ORDER
The trial court determined that the termination of B.H.’s parental rights to her daughter L.K.H. was not in the best interest of the child but found that appointment of the Texas Department of Family and Protective Services (the Department) as L.K.H.’s permanent managing conservator was in the best interest of the child. Trial counsel timely filed pursuant to TEX. FAM. CODE ANN. § 263.405 (Vernon 2008) a motion for new trial, a statement of points on appeal, and a notice of appeal. After a hearing, the trial court concluded that B.H. was indigent, that her motion for new trial should be denied, that her appeal was frivolous pursuant to TEX. CIV. PRAC. & REM. CODE ANN. § 13.003(b) (Vernon 2002), and that counsel should be appointed pursuant to Section 263.405. B.H. appeals. We abate.
Because the trial court found that B.H.’s appeal was frivolous under Section 263.405(d) and Section 13.003(b), appellate review at this stage is limited to a review of the trial court’s exercise of its discretion in determining that her appeal was frivolous, and the merits of the trial court’s decision to appoint the Department permanent managing conservator is not before this court at this time.

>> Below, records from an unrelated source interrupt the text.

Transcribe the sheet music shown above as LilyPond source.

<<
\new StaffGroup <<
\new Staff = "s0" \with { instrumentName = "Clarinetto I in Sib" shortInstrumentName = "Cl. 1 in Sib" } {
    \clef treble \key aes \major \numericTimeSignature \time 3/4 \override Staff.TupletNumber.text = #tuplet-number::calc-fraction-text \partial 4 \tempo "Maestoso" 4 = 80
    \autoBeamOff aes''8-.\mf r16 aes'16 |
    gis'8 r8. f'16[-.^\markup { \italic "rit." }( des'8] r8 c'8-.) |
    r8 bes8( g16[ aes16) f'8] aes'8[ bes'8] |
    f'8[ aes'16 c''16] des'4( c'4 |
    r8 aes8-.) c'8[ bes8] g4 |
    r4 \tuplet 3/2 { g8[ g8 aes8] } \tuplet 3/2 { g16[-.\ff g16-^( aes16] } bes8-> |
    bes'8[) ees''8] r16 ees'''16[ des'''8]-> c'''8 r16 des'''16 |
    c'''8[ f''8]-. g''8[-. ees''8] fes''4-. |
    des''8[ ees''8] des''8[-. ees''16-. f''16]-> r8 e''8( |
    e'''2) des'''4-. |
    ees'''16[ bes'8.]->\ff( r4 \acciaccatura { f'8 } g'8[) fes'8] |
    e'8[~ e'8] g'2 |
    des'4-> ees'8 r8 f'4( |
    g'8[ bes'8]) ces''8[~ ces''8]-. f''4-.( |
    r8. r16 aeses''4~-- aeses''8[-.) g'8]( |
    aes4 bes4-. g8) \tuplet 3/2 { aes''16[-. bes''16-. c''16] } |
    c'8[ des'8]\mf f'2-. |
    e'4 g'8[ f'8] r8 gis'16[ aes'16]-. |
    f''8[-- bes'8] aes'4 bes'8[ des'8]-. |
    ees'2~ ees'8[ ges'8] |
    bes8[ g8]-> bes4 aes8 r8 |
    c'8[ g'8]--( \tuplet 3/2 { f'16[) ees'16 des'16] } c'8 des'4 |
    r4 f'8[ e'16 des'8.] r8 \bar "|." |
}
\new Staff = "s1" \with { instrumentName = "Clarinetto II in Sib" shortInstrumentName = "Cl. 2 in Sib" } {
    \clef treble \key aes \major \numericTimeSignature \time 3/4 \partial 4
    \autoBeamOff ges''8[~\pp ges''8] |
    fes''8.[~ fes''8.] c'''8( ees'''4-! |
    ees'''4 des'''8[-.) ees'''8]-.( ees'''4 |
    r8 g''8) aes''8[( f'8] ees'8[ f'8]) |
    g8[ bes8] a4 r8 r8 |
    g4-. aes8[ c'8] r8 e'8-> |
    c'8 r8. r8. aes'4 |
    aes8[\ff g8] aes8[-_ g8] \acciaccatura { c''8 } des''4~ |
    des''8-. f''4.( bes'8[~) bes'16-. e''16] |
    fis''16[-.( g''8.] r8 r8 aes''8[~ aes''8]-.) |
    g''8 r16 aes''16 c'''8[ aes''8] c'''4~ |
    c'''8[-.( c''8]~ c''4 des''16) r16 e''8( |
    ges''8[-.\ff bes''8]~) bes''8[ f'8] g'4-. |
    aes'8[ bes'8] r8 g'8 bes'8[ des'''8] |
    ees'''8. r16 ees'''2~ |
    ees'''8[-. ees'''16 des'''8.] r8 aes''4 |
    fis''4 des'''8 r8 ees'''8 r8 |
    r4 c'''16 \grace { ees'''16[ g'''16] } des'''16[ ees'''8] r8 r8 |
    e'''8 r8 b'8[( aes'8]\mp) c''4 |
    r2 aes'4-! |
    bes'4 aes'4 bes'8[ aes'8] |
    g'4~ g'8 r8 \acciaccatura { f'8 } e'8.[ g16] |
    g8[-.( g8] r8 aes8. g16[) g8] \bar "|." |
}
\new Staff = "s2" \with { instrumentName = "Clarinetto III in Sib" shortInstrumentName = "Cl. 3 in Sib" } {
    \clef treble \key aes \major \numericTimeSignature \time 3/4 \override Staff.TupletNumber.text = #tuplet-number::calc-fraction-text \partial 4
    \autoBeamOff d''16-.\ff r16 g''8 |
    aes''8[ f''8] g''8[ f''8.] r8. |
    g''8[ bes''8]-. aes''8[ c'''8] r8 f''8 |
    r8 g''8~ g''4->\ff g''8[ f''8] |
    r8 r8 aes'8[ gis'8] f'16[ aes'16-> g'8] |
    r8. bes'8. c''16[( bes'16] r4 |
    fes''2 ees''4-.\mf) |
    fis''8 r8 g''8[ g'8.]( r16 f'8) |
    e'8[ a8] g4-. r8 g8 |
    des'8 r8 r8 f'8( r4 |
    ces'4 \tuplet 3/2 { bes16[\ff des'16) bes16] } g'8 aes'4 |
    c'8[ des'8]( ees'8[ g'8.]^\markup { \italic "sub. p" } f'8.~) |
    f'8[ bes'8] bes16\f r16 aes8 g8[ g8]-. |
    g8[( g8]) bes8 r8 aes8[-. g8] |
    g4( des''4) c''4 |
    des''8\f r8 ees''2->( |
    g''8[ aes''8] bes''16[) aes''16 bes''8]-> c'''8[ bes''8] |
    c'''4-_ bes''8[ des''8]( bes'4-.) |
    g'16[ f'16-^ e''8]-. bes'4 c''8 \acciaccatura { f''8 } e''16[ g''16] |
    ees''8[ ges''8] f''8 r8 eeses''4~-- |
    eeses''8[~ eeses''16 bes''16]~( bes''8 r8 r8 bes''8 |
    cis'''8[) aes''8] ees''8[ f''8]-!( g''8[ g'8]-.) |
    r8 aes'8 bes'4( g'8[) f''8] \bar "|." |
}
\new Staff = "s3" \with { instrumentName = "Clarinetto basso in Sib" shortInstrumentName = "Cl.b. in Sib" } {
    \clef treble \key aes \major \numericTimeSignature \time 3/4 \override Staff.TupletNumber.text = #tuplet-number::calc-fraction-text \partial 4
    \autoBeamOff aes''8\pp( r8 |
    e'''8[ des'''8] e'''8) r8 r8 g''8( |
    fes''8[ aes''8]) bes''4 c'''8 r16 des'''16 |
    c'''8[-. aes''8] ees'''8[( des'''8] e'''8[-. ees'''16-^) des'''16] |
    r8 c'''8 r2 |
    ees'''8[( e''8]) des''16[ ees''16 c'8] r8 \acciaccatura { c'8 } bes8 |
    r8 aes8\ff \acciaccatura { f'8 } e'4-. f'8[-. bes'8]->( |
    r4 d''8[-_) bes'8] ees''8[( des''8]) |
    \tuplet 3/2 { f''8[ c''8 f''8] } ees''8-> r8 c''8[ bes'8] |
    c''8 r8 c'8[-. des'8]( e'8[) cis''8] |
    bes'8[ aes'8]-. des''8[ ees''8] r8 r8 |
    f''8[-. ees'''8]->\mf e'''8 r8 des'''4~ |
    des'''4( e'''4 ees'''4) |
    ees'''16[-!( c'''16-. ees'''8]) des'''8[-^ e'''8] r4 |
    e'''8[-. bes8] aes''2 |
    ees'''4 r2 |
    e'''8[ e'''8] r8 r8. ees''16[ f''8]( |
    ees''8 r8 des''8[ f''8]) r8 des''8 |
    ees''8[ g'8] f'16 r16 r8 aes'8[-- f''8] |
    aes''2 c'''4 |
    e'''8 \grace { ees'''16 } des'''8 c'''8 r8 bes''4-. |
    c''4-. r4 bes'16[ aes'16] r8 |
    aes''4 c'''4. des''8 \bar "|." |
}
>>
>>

In re A.B., 269 S.W.3d 120, 124 (Tex. App.–El Paso 2008, no pet.); Lumpkin v. Dep’t of Family & Protective Servs., 260 S.W.3d 524, 526-27 (Tex. App.–Houston [1st Dist.] 2008, no pet.); In re K.D., 202 S.W.3d 860, 865 (Tex. App.–Fort Worth 2006, no pet.). Court-appointed appellate counsel filed a motion to withdraw and brief supporting his motion on the ground that the appeal is without merit. Counsel followed the requirements of Anders v. California, 386 U.S. 738 (1967); In re Schulman, 252 S.W.3d 403 (Tex. Crim. App. 2008); Stafford v. State, 813 S.W.2d 503 (Tex. Crim. App. 1991); High v. State, 573 S.W.2d 807 (Tex. Crim. App. 1978); Currie v. State, 516 S.W.2d 684 (Tex. Crim. App. 1974); Gainous v. State, 436 S.W.2d 137 (Tex. Crim. App. 1969); and Eaden v. State, 161 S.W.3d 173 (Tex. App.–Eastland 2005, no pet.). A court-appointed attorney who examines the record and applicable law and concludes that the appeal from a final order appointing the Department as permanent managing conservator is frivolous would be entitled to proceed under Anders just as the same counsel would if the order was one terminating parental rights: in both situations the appointment of counsel is mandatory under Section 263.405(e), which may result in court-appointed counsel addressing the very ethical issues that Anders and its progeny address and resolve. Anders applies to appeals from the termination of parental rights. Taylor v. Tex. Dep’t of Protective & Regulatory Servs., 160 S.W.3d 641, 646 (Tex. App.–Austin 2005, pet. denied); In re D.E.S., 135 S.W.3d 326, 329 (Tex. App.–Houston [14th Dist.] 2004, no pet.); In re K.D., 127 S.W.3d 66, 67 (Tex. App.–Houston [1st Dist.] 2003, no pet.); Porter v. Tex. Dep’t of Protective & Regulatory Servs., 105 S.W.3d 52, 56 (Tex. App.–Corpus Christi 2003, no pet.); In re K.M., 98 S.W.3d 774, 777 (Tex. App.–Fort Worth 2003, no pet.); In re E.L.Y., 69 S.W.3d 838, 841 (Tex. App.–Waco 2002, no pet.); In re K.S.M., 61 S.W.3d 632, 634 (Tex. App.–Tyler 2001, no pet.); In re AWT, 61 S.W.3d 87, 88 (Tex. App.–Amarillo 2001, no pet.).